───── PROVIDED MATERIAL
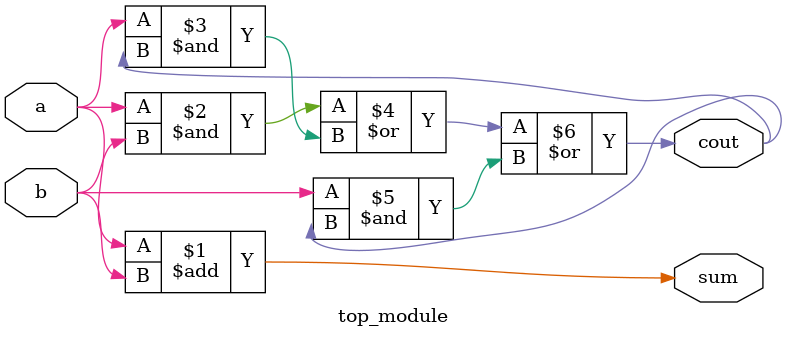
<source format=sv>
module top_module (
	input a,
	input b,
	output sum,
	output cout
);

	assign sum = a + b;
	assign cout = (a & b) | (a & cout) | (b & cout);
endmodule

</source>
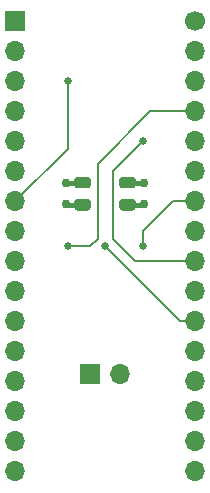
<source format=gbl>
G04 #@! TF.GenerationSoftware,KiCad,Pcbnew,5.1.7-a382d34a8~87~ubuntu18.04.1*
G04 #@! TF.CreationDate,2020-10-26T15:35:19+00:00*
G04 #@! TF.ProjectId,ram_adapter_4l,72616d5f-6164-4617-9074-65725f346c2e,rev?*
G04 #@! TF.SameCoordinates,Original*
G04 #@! TF.FileFunction,Copper,L4,Bot*
G04 #@! TF.FilePolarity,Positive*
%FSLAX46Y46*%
G04 Gerber Fmt 4.6, Leading zero omitted, Abs format (unit mm)*
G04 Created by KiCad (PCBNEW 5.1.7-a382d34a8~87~ubuntu18.04.1) date 2020-10-26 15:35:19*
%MOMM*%
%LPD*%
G01*
G04 APERTURE LIST*
G04 #@! TA.AperFunction,ComponentPad*
%ADD10O,1.700000X1.700000*%
G04 #@! TD*
G04 #@! TA.AperFunction,ComponentPad*
%ADD11R,1.700000X1.700000*%
G04 #@! TD*
G04 #@! TA.AperFunction,ComponentPad*
%ADD12C,1.700000*%
G04 #@! TD*
G04 #@! TA.AperFunction,ViaPad*
%ADD13C,0.762000*%
G04 #@! TD*
G04 #@! TA.AperFunction,ViaPad*
%ADD14C,0.660400*%
G04 #@! TD*
G04 #@! TA.AperFunction,Conductor*
%ADD15C,0.406400*%
G04 #@! TD*
G04 #@! TA.AperFunction,Conductor*
%ADD16C,0.203200*%
G04 #@! TD*
G04 APERTURE END LIST*
D10*
X97790000Y-95885000D03*
D11*
X95250000Y-95885000D03*
D10*
X104140000Y-104140000D03*
X104140000Y-101600000D03*
X104140000Y-99060000D03*
X104140000Y-96520000D03*
X104140000Y-93980000D03*
X104140000Y-91440000D03*
X104140000Y-88900000D03*
X104140000Y-86360000D03*
X104140000Y-83820000D03*
X104140000Y-81280000D03*
X104140000Y-78740000D03*
X104140000Y-76200000D03*
X104140000Y-73660000D03*
X104140000Y-71120000D03*
X104140000Y-68580000D03*
D12*
X104140000Y-66040000D03*
D10*
X88900000Y-104140000D03*
X88900000Y-101600000D03*
X88900000Y-99060000D03*
X88900000Y-96520000D03*
X88900000Y-93980000D03*
X88900000Y-91440000D03*
X88900000Y-88900000D03*
X88900000Y-86360000D03*
X88900000Y-83820000D03*
X88900000Y-81280000D03*
X88900000Y-78740000D03*
X88900000Y-76200000D03*
X88900000Y-73660000D03*
X88900000Y-71120000D03*
X88900000Y-68580000D03*
D11*
X88900000Y-66040000D03*
G04 #@! TA.AperFunction,SMDPad,CuDef*
G36*
G01*
X98881250Y-80195000D02*
X97968750Y-80195000D01*
G75*
G02*
X97725000Y-79951250I0J243750D01*
G01*
X97725000Y-79463750D01*
G75*
G02*
X97968750Y-79220000I243750J0D01*
G01*
X98881250Y-79220000D01*
G75*
G02*
X99125000Y-79463750I0J-243750D01*
G01*
X99125000Y-79951250D01*
G75*
G02*
X98881250Y-80195000I-243750J0D01*
G01*
G37*
G04 #@! TD.AperFunction*
G04 #@! TA.AperFunction,SMDPad,CuDef*
G36*
G01*
X98881250Y-82070000D02*
X97968750Y-82070000D01*
G75*
G02*
X97725000Y-81826250I0J243750D01*
G01*
X97725000Y-81338750D01*
G75*
G02*
X97968750Y-81095000I243750J0D01*
G01*
X98881250Y-81095000D01*
G75*
G02*
X99125000Y-81338750I0J-243750D01*
G01*
X99125000Y-81826250D01*
G75*
G02*
X98881250Y-82070000I-243750J0D01*
G01*
G37*
G04 #@! TD.AperFunction*
G04 #@! TA.AperFunction,SMDPad,CuDef*
G36*
G01*
X94158750Y-81095000D02*
X95071250Y-81095000D01*
G75*
G02*
X95315000Y-81338750I0J-243750D01*
G01*
X95315000Y-81826250D01*
G75*
G02*
X95071250Y-82070000I-243750J0D01*
G01*
X94158750Y-82070000D01*
G75*
G02*
X93915000Y-81826250I0J243750D01*
G01*
X93915000Y-81338750D01*
G75*
G02*
X94158750Y-81095000I243750J0D01*
G01*
G37*
G04 #@! TD.AperFunction*
G04 #@! TA.AperFunction,SMDPad,CuDef*
G36*
G01*
X94158750Y-79220000D02*
X95071250Y-79220000D01*
G75*
G02*
X95315000Y-79463750I0J-243750D01*
G01*
X95315000Y-79951250D01*
G75*
G02*
X95071250Y-80195000I-243750J0D01*
G01*
X94158750Y-80195000D01*
G75*
G02*
X93915000Y-79951250I0J243750D01*
G01*
X93915000Y-79463750D01*
G75*
G02*
X94158750Y-79220000I243750J0D01*
G01*
G37*
G04 #@! TD.AperFunction*
D13*
X93218000Y-81534000D03*
X99822000Y-79756000D03*
X93218000Y-79756000D03*
X99822000Y-81534000D03*
D14*
X93345000Y-71120000D03*
X96520000Y-85090000D03*
X99695000Y-76200000D03*
X99695000Y-85090000D03*
X93345000Y-85090000D03*
D15*
X93266500Y-81582500D02*
X94615000Y-81582500D01*
X93218000Y-81534000D02*
X93266500Y-81582500D01*
X99773500Y-79707500D02*
X98425000Y-79707500D01*
X99822000Y-79756000D02*
X99773500Y-79707500D01*
X93266500Y-79707500D02*
X94615000Y-79707500D01*
X93218000Y-79756000D02*
X93266500Y-79707500D01*
X99773500Y-81582500D02*
X98425000Y-81582500D01*
X99822000Y-81534000D02*
X99773500Y-81582500D01*
D16*
X93345000Y-76835000D02*
X88900000Y-81280000D01*
X93345000Y-71120000D02*
X93345000Y-76835000D01*
X102870000Y-91440000D02*
X104140000Y-91440000D01*
X96520000Y-85090000D02*
X102870000Y-91440000D01*
X99060000Y-86360000D02*
X104140000Y-86360000D01*
X99695000Y-76200000D02*
X97155000Y-78740000D01*
X97155000Y-78740000D02*
X97155000Y-84455000D01*
X97155000Y-84455000D02*
X99060000Y-86360000D01*
X99695000Y-85090000D02*
X99695000Y-83820000D01*
X102235000Y-81280000D02*
X104140000Y-81280000D01*
X99695000Y-83820000D02*
X102235000Y-81280000D01*
X95885000Y-78105000D02*
X100330000Y-73660000D01*
X100330000Y-73660000D02*
X104140000Y-73660000D01*
X93345000Y-85090000D02*
X95250000Y-85090000D01*
X95885000Y-84455000D02*
X95885000Y-78105000D01*
X95250000Y-85090000D02*
X95885000Y-84455000D01*
M02*

</source>
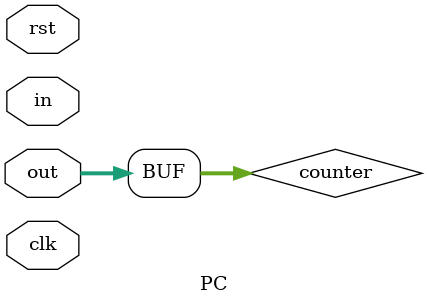
<source format=v>
`timescale 1ns / 1ps
module PC(
    input clk,
    input rst,
	 input [31:0] in,
    input [31:0] out
    );
	reg [31:0] counter;
   always @(posedge clk)
      if (rst)
         counter <= 0;
      else
         counter <= in;
	assign out = counter;
endmodule

</source>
──────────
→ **EXERCISE REQUIREMENTS**
Among the entries above, the lines between the ones containing "X93345000Y-76835000D02*" and "X104140000Y-73660000D01*", inclusive, are to be transcribed exactly. No other line is to be given.

→ **REPLY**
X93345000Y-76835000D02*
X88900000Y-81280000D01*
X93345000Y-71120000D02*
X93345000Y-76835000D01*
X102870000Y-91440000D02*
X104140000Y-91440000D01*
X96520000Y-85090000D02*
X102870000Y-91440000D01*
X99060000Y-86360000D02*
X104140000Y-86360000D01*
X99695000Y-76200000D02*
X97155000Y-78740000D01*
X97155000Y-78740000D02*
X97155000Y-84455000D01*
X97155000Y-84455000D02*
X99060000Y-86360000D01*
X99695000Y-85090000D02*
X99695000Y-83820000D01*
X102235000Y-81280000D02*
X104140000Y-81280000D01*
X99695000Y-83820000D02*
X102235000Y-81280000D01*
X95885000Y-78105000D02*
X100330000Y-73660000D01*
X100330000Y-73660000D02*
X104140000Y-73660000D01*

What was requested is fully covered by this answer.